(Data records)
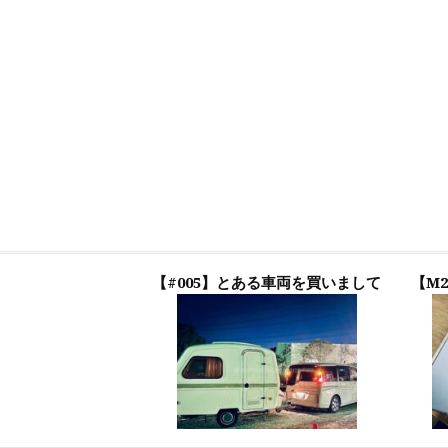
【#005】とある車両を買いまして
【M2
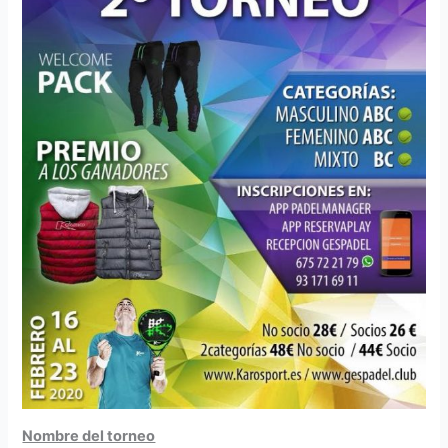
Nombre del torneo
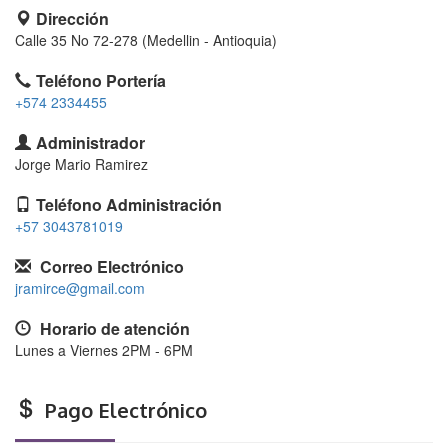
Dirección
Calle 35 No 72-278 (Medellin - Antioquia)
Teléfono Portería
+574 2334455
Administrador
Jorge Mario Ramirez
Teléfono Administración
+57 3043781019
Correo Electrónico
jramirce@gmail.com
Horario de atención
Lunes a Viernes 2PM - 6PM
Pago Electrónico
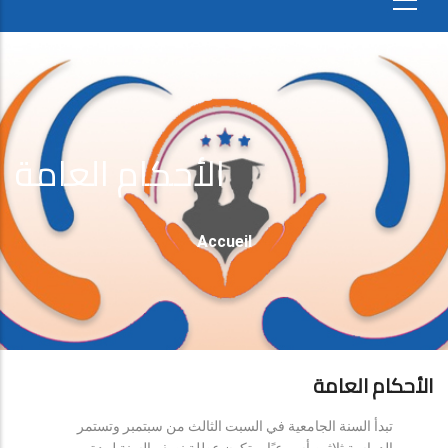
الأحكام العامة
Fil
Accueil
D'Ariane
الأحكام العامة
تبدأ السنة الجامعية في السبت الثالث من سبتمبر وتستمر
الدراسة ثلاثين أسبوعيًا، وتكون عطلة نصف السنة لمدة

→ **How to complete this task**: Copy, from the data above, every line where the word "السنة" appears.

→ **Solved exercise**:
تبدأ السنة الجامعية في السبت الثالث من سبتمبر وتستمر
الدراسة ثلاثين أسبوعيًا، وتكون عطلة نصف السنة لمدة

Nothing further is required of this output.